Eight works by the world-famous artist Damien Hirst donated to ARKEN Museum of Modern Art
September 28, 2011 by All Art News
Filed under Museums & Galleries
SKOVVEJ.-Thanks to an exceptionally generous donation by the Merla Art Foundation, London, of eight works by the world-famous artist Damien Hirst, ARKEN will now be home to a significant permanent collection of works by the British artist. The donation includes the artist’s largest “spot painting” to date. This is a donation that will benefit all Danes, since the works will now become part of the national heritage.
“Its amazing that my work has been so generously donated to ARKEN. It has always been important for me to have my work viewed by the public and now ARKEN and Mrs Dresing are making this happen in Denmark”, siger Damien Hirst.
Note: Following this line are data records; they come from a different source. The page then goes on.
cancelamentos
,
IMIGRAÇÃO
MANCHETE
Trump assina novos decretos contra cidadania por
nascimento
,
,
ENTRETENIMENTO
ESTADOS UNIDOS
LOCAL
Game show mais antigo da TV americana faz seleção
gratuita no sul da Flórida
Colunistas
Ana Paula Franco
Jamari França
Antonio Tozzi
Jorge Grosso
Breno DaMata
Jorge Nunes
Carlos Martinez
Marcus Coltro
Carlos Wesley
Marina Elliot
“Damien Hirst (1965) has been a special focus of the museum over the past number of years, and so it is with the greatest of pleasure that we receive this lavish donation of eight major works. We will now be able to dedicate one of the museum’s large-scale galleries to the work of this groundbreaking and outstanding artist. Without this amazing private donation, that would never have been possible,” ARKEN director Christian Gether says.
Skulls and Diamonds, Spots and Butterflies
Hirst first caused a stir on the international art scene in the1990s when he exhibited a tiger shark in a tank of formaldehyde, titled The Physical Impossibility of Death in the Mind of Someone Living, 1991. This developed into the ‘Natural History’ series, encompassing cows in formaldehyde such as Mother and Child Divided,1993, and Away From the Flock,1994, that presented a lone sheep in formaldehyde. He shocked the art world again in 2007 when he created For the Love of God, 2007; a platinum cast of a human skull encrusted with 8601 VVS to flawless pavé-set diamonds. Hirst is consistently ranked among the five greatest living artists in the world. Hirst is a deeply contemplative and aesthetically conscious artist whose work centres on the essential and universal issues of human existence. These themes are also the guiding principles that ARKEN applies to its collections policy.
Hirst often employs symbols of death and eternity in his works. One example of this is shown in a piece from ARKEN’s collection, notably the diamond-dust silk-screened image For the Love of God, The Diamond Skull. The print unites the memento mori symbol associated with death with a material that is thought to be inherently unchanging.
In addition to the spot painting the donation includes, The Four Elements (Who’s Afraid of Red, Yellow, Green and Blue), 2005. This is a 2.5 by 9 metre butterfly painting that can be viewed as a metaphor for the poetry of life and the symbol of the soul fluttering up to heaven. Carcinoma, 2007, is made from hundreds of thousands of dead flies set in resin to form a perfect circle, representing death and eternal harmony. , 2006, examines and magnifies cancerous cells and presents them to the viewer in the form of a large-scale painting encrusted with razor blades, glass and diamond dust, again exploiting notions of life and death that are conjured by the materials for the work. Beautiful B. painting,1996, is a ‘spin painting’ whose surface is determined by the technique of pouring paint onto a rotating canvas, highlighting the chance nature of beauty.
This is the most substantial overall donation to a Danish art museum since Johannes Rump donated his Matisse collection to the National Gallery of Denmark in 1928. As the donation includes the largest spot painting that Hirst has created to date, this becomes a significant addition to Danish cultural heritage. 2-Amino-5-Bromobenzotrifluoride, 2011, measures 4.57 by 14.32 metres and was made specifically for ARKEN’s spacious gallery, at the request of Jytte Dresing. To mark this exceptional donation, Damien Hirst and White Cube have loaned two key works to ARKEN for a year. One is Love’s Paradox (Surrender or Autonomy, Separateness as a Precondition for Connection), 2007, where the forequarters of two cows are contained within separate aquariums of formaldehyde. The other is a 2.5 metre tall bronze statue of St Bartholomew. Entitled Saint Bartholomew, Exquisite Pain, 2006, it shows the martyr with his own flayed skin slung over his arm like Jason and the Golden Fleece.
A Hirst Room at ARKEN
This collection of Hirst’s work was assembled over several years by Jytte Dresing, in dialogue with ARKEN’s director Christian Gether. The works will be displayed in ARKEN’s new Hirst Room, which will be entirely dedicated to the artist. In turn, visitors to the museum will now get a chance to partake in the fundamental reflections on existence that his artwork invites us to perform, which we hope will in turn draw international attention to the gallery and its collections.
The donation elegantly extends ARKEN’s special interest in Hirst, a focus that has already seen the museum publish a special issue of ARKEN Bulletin dedicated to his work, in 2009.